** START OF Text excerpt **
Cybersecurity researchers at CYFIRMA have identified a new ransomware-as-a-service (RaaS) operation named Sicarii Ransomware. The group, which has been active since at least late 2025, was discovered during monitoring of underground forums. The Sicarii operation is currently focused on targeting organizations in the manufacturing sector within the United States. The malware payload encrypts files using AES-GCM and appends the .sicarii extension. Notably, the malware also includes capabilities to collect system information and credentials, indicating a likely double-extortion model where data is both encrypted and exfiltrated for leverage. The emergence of a new RaaS group highlights the persistent and evolving nature of the ransomware threat.


Threat Overview

Sicarii Ransomware operates on a RaaS model, where the core developers provide the malware and infrastructure to affiliates, who then carry out the attacks in exchange for a share of the ransom payments. This model allows for rapid scaling of attack volume.

  • Threat Actor: The group calls itself Sicarii, a name with historical connotations of assassins.
  • Targeting: Current intelligence indicates a specific focus on the U.S. manufacturing industry. This sector is often targeted due to its low tolerance for downtime and the potential for significant disruption.
  • Malware: The ransomware binary is designed for Windows systems. It encrypts files and appends the .sicarii extension. It also has information-stealing capabilities.

Initial access vectors are not specified but are likely to include common methods such as phishing, exploitation of vulnerable public-facing services (like RDP or VPNs), or purchase of access from initial access brokers.


Technical Analysis

The Sicarii malware performs several actions upon execution:

  1. Credential and Information Gathering: Before encryption, the malware collects system information (e.g., OS version, hostname, user details) and searches for stored credentials. This data is likely exfiltrated to the attackers. This aligns with T1005 - Data from Local System and T1552 - Unsecured Credentials.
** END OF Text excerpt **
** START OF Supplied information **
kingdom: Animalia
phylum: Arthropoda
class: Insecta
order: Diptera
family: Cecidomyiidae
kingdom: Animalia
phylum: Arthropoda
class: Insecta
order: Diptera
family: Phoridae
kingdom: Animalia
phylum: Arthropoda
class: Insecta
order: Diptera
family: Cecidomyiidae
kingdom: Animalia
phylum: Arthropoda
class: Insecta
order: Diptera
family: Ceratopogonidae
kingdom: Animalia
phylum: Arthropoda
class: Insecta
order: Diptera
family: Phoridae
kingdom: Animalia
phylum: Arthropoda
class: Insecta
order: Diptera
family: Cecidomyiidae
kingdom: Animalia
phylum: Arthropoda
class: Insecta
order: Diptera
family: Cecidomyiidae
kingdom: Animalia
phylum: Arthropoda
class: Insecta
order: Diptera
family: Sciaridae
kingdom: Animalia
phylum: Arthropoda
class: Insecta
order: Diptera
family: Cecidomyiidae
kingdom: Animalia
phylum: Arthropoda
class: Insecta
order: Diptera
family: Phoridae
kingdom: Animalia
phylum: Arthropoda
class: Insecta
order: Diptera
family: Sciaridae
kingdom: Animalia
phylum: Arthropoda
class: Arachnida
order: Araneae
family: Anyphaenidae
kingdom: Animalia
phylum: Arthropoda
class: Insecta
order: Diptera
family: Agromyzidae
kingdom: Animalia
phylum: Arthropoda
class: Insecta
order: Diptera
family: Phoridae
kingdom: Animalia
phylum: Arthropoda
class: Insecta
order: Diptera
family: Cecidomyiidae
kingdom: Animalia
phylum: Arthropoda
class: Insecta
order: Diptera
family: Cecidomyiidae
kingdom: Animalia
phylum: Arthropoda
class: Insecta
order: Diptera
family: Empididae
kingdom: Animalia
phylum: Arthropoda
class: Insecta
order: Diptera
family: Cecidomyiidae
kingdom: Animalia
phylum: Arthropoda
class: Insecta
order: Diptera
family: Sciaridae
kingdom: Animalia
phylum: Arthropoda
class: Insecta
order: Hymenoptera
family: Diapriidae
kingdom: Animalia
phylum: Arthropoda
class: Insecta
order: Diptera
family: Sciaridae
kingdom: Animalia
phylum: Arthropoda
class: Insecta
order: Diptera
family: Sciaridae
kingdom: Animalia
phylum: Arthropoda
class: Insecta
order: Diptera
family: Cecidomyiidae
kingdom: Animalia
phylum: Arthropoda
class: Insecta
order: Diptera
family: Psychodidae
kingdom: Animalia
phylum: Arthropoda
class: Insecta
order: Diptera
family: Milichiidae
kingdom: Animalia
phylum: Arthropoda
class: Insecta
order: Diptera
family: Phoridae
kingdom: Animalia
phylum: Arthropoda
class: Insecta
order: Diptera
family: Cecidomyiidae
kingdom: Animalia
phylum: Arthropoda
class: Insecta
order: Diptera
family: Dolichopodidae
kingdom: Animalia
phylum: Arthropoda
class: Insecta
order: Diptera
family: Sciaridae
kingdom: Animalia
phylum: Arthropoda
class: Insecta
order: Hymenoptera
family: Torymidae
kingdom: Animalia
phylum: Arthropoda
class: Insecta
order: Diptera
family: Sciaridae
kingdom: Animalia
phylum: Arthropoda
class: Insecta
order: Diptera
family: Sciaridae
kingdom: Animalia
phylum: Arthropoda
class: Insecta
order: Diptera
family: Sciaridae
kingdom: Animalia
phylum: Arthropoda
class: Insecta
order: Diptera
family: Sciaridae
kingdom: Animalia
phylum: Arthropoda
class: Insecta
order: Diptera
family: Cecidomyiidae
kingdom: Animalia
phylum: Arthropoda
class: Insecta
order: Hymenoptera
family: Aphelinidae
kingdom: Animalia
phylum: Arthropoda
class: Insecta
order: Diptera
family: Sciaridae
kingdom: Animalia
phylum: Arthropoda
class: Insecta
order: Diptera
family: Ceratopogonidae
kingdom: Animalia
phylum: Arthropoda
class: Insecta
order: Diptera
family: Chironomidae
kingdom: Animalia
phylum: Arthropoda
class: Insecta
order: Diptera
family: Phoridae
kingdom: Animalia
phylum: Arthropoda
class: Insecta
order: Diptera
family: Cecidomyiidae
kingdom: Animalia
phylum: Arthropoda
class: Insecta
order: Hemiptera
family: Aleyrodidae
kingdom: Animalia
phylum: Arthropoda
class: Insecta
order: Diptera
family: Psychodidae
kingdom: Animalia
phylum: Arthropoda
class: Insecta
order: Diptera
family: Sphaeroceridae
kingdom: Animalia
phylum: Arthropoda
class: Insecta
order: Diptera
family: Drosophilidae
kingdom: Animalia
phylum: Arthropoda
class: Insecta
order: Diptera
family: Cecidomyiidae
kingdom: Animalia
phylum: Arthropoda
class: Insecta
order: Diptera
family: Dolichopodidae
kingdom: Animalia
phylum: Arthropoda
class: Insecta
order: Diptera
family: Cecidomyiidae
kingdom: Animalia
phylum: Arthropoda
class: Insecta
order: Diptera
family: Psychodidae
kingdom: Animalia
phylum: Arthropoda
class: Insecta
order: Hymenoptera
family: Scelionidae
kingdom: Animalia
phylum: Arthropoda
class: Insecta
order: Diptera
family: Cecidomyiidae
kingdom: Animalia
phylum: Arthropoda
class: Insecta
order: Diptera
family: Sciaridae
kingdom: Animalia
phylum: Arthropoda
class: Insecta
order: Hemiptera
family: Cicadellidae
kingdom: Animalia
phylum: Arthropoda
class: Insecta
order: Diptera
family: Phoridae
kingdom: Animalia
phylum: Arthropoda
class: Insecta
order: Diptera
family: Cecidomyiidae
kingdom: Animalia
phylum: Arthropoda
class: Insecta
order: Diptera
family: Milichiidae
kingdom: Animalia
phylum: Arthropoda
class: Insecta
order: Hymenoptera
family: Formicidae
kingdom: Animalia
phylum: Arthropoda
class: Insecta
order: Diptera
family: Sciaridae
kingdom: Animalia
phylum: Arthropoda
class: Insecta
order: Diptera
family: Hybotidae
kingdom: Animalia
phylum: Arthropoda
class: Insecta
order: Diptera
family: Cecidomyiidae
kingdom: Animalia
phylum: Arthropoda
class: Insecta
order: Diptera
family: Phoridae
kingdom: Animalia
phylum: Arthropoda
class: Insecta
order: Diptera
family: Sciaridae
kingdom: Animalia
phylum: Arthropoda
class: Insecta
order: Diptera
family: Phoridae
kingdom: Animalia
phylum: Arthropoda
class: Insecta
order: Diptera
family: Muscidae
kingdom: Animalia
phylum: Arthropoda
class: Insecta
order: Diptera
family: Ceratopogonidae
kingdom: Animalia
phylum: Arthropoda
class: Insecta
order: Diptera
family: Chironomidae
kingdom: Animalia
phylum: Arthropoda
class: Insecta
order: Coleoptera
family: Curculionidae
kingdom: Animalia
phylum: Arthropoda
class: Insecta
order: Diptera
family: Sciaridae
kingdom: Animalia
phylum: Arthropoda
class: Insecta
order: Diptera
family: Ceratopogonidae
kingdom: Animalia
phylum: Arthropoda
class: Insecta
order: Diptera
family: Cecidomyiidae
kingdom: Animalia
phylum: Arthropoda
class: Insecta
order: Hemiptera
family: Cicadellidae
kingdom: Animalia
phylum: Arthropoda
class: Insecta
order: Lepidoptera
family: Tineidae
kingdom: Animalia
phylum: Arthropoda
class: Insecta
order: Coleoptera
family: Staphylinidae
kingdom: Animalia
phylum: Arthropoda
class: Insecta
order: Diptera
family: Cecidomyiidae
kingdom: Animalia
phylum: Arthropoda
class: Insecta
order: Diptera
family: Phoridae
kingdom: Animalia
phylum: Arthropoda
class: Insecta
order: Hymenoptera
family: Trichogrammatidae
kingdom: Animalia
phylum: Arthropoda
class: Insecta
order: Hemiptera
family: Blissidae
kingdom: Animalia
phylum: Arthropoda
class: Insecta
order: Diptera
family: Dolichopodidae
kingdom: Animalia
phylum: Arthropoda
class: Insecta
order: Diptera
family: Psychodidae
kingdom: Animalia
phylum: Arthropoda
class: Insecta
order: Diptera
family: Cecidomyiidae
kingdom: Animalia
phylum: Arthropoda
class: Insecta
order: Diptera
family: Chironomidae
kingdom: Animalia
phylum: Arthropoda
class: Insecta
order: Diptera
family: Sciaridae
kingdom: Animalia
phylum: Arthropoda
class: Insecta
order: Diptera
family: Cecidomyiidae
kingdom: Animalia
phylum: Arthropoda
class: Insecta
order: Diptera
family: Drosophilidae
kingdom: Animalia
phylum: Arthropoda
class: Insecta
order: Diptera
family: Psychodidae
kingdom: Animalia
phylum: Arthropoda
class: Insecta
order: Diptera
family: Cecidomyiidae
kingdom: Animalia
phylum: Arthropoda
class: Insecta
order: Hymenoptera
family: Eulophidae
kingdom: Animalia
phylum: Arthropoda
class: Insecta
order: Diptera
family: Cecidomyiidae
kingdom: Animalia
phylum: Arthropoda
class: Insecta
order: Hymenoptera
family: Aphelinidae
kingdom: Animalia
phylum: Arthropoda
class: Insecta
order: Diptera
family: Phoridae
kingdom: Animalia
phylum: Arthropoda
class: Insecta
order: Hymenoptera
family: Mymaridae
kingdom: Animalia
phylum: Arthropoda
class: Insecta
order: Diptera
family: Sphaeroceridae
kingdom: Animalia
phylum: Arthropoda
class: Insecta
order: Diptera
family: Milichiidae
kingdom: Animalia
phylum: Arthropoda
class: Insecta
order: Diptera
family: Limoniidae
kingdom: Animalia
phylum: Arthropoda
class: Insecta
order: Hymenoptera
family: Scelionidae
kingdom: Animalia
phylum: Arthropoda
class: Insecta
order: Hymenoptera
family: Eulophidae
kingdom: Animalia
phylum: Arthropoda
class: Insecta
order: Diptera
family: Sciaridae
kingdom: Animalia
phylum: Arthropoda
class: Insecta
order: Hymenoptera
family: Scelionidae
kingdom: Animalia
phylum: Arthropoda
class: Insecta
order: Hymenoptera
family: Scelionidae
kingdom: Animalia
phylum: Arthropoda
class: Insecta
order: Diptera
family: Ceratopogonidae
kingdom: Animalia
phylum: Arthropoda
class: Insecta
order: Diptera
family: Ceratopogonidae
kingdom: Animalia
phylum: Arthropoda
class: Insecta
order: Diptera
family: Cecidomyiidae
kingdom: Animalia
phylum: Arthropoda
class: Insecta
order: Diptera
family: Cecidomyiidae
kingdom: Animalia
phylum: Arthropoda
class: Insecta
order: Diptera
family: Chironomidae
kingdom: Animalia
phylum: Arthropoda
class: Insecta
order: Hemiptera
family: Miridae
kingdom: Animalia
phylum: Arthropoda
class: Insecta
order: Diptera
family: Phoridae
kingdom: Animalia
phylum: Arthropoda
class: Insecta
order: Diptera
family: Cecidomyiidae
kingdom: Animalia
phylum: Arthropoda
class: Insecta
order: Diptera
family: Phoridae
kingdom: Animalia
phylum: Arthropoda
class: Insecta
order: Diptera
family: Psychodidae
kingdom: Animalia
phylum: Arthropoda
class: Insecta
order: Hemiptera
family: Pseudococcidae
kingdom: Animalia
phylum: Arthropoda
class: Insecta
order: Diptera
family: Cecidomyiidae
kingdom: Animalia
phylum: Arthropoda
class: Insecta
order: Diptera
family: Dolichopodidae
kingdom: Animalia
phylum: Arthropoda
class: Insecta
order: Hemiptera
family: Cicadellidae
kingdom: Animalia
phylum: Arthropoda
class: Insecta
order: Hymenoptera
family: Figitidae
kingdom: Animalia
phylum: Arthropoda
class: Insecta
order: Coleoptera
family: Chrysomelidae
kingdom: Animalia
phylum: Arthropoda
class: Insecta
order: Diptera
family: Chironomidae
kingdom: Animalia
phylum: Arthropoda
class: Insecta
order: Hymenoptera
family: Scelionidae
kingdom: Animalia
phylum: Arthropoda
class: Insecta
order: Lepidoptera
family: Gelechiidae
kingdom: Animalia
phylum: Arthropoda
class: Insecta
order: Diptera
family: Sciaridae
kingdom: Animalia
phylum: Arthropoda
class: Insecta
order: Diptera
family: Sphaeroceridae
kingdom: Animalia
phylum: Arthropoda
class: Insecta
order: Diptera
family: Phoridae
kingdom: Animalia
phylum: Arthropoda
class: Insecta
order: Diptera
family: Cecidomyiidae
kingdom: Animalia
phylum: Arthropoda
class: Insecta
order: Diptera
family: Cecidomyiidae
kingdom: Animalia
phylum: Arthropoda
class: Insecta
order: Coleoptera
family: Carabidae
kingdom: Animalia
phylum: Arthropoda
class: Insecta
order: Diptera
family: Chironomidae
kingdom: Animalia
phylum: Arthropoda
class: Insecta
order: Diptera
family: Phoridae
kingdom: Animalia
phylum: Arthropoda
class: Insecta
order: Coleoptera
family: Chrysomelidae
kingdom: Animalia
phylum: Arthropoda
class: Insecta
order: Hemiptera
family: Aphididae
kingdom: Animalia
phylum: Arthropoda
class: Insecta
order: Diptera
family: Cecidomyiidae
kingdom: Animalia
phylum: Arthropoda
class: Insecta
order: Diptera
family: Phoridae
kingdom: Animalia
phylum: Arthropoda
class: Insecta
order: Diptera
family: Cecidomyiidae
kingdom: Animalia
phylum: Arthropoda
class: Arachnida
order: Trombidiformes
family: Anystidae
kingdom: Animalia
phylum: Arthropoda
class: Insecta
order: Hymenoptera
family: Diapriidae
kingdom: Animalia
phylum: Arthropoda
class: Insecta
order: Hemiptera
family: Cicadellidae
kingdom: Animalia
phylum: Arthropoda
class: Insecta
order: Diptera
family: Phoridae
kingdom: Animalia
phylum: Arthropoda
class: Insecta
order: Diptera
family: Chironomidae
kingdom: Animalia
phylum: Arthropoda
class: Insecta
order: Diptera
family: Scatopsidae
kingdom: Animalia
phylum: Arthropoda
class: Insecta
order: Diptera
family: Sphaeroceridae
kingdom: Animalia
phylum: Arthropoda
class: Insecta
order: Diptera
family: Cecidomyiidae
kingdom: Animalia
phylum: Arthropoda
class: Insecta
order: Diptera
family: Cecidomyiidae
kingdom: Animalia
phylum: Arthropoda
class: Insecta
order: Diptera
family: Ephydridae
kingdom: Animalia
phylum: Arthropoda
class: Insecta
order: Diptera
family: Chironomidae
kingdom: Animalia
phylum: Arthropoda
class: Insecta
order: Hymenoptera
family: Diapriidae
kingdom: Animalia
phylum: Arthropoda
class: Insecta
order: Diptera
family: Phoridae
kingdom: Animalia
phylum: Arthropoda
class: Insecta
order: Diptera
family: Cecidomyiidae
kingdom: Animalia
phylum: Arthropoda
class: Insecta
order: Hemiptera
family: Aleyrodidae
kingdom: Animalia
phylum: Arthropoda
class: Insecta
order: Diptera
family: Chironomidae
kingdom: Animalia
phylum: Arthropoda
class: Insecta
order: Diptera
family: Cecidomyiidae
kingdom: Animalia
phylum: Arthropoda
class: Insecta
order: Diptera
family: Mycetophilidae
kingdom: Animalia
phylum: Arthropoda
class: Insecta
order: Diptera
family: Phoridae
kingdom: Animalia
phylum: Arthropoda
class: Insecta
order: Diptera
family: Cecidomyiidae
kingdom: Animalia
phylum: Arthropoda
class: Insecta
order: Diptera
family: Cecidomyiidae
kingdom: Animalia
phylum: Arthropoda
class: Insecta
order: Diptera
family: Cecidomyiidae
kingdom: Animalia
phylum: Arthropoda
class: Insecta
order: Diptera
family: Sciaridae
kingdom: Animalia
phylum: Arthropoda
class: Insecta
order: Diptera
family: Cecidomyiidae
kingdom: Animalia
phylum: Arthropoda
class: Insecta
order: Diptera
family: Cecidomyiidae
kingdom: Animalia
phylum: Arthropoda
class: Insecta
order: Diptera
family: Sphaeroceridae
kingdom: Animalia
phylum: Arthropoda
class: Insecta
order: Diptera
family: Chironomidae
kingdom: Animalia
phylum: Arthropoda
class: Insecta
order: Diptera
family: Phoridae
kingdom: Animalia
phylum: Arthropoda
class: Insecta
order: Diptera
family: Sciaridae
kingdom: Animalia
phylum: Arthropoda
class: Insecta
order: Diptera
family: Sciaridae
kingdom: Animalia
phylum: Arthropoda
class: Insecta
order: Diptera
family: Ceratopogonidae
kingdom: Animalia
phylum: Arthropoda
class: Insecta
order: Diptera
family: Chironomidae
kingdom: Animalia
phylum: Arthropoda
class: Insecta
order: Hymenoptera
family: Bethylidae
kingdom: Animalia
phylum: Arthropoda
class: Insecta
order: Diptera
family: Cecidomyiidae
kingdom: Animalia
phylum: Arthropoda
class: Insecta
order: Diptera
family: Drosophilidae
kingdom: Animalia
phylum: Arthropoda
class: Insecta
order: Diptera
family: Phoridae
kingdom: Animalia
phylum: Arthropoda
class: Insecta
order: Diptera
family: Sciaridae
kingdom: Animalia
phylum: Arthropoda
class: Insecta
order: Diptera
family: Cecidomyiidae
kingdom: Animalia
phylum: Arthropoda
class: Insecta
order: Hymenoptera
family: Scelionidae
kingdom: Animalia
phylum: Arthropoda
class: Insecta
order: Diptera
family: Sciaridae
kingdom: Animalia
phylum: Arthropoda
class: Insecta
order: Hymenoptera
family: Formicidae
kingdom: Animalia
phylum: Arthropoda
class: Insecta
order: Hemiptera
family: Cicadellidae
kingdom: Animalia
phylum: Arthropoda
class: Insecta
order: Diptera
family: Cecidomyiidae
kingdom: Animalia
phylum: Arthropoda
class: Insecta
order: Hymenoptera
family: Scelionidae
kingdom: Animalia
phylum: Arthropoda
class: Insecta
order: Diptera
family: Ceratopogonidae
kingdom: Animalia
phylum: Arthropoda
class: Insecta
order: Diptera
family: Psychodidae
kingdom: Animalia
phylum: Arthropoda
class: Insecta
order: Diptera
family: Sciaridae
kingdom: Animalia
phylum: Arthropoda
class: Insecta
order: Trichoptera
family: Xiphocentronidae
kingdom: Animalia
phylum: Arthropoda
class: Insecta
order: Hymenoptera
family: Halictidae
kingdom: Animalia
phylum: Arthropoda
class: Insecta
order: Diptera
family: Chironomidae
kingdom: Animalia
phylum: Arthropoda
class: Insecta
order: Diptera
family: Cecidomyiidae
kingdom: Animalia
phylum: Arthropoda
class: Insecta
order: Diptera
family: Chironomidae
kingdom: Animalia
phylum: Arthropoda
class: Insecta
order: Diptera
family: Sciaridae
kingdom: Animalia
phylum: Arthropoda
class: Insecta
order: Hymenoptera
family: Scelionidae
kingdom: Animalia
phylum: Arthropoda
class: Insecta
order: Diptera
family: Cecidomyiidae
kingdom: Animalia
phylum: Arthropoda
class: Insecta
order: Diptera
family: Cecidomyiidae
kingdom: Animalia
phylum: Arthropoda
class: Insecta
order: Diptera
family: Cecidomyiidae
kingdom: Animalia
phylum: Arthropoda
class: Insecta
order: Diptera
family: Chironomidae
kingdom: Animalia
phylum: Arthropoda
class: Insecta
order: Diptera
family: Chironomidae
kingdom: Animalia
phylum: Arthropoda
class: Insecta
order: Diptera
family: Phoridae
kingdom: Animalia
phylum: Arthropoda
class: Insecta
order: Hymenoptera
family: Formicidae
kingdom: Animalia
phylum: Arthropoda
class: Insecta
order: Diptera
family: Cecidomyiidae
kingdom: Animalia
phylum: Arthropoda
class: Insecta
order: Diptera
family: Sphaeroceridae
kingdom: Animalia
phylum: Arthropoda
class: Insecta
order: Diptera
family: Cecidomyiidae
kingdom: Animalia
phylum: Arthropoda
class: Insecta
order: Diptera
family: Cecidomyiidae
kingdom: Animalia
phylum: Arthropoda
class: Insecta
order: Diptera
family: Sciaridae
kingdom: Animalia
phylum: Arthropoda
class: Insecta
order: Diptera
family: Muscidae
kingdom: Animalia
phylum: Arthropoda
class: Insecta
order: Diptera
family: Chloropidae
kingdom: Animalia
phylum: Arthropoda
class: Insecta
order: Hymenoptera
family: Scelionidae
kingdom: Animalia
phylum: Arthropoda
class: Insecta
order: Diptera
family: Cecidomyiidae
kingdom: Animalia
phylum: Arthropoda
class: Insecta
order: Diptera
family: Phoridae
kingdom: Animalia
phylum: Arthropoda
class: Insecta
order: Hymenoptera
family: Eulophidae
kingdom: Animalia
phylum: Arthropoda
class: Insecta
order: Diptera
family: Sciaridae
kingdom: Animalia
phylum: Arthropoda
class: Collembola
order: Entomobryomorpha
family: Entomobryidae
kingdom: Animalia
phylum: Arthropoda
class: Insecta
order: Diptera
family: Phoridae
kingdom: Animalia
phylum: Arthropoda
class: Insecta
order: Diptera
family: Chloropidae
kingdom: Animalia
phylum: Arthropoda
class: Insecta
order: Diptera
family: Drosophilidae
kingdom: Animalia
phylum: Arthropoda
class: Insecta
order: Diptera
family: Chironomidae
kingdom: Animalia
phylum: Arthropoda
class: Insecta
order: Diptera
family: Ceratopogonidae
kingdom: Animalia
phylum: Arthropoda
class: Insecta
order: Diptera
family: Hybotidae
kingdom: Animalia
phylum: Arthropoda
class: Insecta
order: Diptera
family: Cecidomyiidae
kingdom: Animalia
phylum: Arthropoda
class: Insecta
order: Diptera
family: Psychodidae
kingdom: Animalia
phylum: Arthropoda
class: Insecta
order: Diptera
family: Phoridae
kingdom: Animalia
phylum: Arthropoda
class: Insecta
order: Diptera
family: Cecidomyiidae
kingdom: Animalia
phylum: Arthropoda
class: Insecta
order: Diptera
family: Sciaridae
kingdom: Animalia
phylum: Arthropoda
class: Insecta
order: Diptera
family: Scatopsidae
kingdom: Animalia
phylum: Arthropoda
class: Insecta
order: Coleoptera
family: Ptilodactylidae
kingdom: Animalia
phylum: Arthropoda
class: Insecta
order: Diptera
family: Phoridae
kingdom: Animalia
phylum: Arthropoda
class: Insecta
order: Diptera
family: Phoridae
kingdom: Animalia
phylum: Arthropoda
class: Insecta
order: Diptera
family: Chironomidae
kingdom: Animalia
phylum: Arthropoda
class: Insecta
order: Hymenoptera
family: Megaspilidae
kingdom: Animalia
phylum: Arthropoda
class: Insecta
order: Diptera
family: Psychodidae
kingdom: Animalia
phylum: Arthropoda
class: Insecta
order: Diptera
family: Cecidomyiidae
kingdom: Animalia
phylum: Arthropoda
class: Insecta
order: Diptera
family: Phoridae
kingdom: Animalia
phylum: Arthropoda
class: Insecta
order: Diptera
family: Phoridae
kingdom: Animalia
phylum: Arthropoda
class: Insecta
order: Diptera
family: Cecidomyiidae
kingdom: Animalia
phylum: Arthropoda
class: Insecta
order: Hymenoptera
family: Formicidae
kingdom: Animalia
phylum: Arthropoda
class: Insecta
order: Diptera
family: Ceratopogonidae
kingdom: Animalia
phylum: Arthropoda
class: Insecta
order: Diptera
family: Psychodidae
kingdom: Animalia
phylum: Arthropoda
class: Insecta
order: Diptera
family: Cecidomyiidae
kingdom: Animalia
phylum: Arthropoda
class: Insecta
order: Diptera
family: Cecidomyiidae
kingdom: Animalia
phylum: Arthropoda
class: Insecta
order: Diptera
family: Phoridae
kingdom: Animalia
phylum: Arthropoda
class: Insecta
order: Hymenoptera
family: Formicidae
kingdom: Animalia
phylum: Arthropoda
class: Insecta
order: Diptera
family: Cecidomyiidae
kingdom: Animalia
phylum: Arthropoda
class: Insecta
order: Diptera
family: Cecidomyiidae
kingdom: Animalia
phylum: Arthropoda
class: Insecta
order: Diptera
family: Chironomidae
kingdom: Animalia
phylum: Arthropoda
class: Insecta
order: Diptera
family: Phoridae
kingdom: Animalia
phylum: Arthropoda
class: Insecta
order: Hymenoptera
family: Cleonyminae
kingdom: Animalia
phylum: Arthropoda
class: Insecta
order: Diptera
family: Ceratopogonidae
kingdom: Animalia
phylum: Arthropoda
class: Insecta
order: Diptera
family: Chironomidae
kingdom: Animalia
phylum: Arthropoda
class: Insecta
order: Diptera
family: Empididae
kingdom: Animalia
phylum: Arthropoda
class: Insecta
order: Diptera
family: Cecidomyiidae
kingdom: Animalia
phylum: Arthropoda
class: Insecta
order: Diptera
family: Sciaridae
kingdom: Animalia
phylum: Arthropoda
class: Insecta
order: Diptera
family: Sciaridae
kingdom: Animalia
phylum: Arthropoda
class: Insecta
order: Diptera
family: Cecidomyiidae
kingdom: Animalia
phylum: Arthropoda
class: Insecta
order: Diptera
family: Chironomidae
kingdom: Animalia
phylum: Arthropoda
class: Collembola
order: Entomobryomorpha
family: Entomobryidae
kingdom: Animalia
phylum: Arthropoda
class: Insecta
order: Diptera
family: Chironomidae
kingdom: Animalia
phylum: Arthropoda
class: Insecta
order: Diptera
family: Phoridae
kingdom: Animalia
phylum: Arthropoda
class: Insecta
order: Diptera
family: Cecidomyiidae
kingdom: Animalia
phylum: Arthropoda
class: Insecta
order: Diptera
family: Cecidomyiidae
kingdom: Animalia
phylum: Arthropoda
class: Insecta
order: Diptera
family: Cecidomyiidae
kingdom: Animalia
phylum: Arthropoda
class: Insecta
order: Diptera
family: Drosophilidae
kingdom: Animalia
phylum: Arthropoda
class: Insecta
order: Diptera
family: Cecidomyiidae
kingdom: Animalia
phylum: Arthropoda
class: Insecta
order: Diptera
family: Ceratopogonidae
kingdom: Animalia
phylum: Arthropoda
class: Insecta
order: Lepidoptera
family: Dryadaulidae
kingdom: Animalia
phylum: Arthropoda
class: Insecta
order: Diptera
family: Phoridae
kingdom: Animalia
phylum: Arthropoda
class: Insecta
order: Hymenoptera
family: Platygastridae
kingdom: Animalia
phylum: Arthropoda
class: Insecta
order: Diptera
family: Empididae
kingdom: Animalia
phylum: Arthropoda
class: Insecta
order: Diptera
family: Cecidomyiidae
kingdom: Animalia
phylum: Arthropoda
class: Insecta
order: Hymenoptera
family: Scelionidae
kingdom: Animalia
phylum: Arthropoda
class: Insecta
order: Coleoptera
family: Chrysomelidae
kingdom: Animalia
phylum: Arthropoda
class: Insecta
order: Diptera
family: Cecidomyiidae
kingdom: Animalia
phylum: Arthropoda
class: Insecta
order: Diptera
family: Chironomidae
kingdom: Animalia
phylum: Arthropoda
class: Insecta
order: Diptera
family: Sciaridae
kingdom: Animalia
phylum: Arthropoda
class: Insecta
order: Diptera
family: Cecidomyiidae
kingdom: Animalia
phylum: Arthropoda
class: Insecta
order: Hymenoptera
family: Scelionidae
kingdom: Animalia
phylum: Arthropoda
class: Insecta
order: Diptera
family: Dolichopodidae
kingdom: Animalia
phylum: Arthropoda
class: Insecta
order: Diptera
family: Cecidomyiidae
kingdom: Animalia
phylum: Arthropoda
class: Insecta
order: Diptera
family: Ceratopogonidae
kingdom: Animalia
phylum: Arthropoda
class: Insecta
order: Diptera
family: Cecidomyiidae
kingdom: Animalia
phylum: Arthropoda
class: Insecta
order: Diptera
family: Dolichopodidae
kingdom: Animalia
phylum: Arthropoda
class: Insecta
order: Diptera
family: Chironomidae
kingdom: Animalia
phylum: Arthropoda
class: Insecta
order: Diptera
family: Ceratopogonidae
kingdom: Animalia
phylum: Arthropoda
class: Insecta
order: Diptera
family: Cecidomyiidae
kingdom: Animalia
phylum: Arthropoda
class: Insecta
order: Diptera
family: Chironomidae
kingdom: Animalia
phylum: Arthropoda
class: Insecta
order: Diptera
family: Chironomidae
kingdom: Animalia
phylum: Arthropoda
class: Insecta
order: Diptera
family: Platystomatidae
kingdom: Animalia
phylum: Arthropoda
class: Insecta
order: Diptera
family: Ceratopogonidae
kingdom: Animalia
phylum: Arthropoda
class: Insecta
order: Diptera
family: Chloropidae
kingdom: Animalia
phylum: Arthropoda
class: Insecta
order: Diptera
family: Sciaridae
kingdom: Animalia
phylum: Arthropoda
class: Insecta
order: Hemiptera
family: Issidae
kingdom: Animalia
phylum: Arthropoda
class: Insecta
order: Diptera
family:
** END OF Supplied information **
- _To do_
a – Translate this sentence from the Sicarii Ransomware text into Spanish: "This model allows for rapid scaling of attack volume."
b – Carry the Sicarii Ransomware text forward from its last sentence.
The lines have no connection to the Sicarii Ransomware text.

- _Expected outputs_
a – Este modelo permite escalar rápidamente el volumen de ataques.

b –
  2. Defense Evasion: Like most modern ransomware, it will likely attempt to stop security-related services and processes and delete Volume Shadow Copies to prevent easy recovery. This is a form of T1489 - Service Stop and T1490 - Inhibit System Recovery.
  3. Encryption: The core function is file encryption using the AES-GCM symmetric encryption algorithm. GCM (Galois/Counter Mode) provides both confidentiality and authenticity, making it a strong choice. This is the final impact, T1486 - Data Encrypted for Impact.
  4. Ransom Note: After encryption, a ransom note is dropped on the system, providing instructions on how to contact the attackers and pay the ransom.

The inclusion of data gathering capabilities strongly suggests a double-extortion strategy. The attackers will threaten to leak the stolen data on a dedicated leak site if the ransom is not paid.


Impact Assessment

A successful attack by Sicarii Ransomware can have a devastating impact on a manufacturing organization.

  • Operational Halt: Encryption of critical systems, such as those controlling production lines, enterprise resource planning (ERP), or logistics, can bring all manufacturing operations to a complete standstill.
  • Financial Loss: The financial impact includes the cost of the ransom (if paid), revenue lost during downtime, and the significant expense of incident response and system restoration.
  • Data Breach: The exfiltration of data constitutes a data breach. If this data includes intellectual property (e.g., product designs, chemical formulas) or employee PII, the long-term damage can be severe.
  • Supply Chain Disruption: A halt in production at one manufacturing company can have a cascading effect on its customers and suppliers, causing broader supply chain disruption.

Cyber Observables for Detection

Defenders should hunt for indicators associated with ransomware activity.

Type Value Description
file_name *.*.sicarii The file extension appended to encrypted files. The presence of files with this pattern is a definitive indicator of compromise.
command_line_pattern vssadmin.exe delete shadows /all /quiet A common command used by ransomware to delete backups. This is a high-confidence indicator.
process_name (Ransomware binary) Monitor for the execution of new, unsigned executables in user profiles or temporary directories.
network_traffic_pattern Large outbound data transfer A spike in outbound data transfer prior to encryption activity can indicate data exfiltration for double extortion.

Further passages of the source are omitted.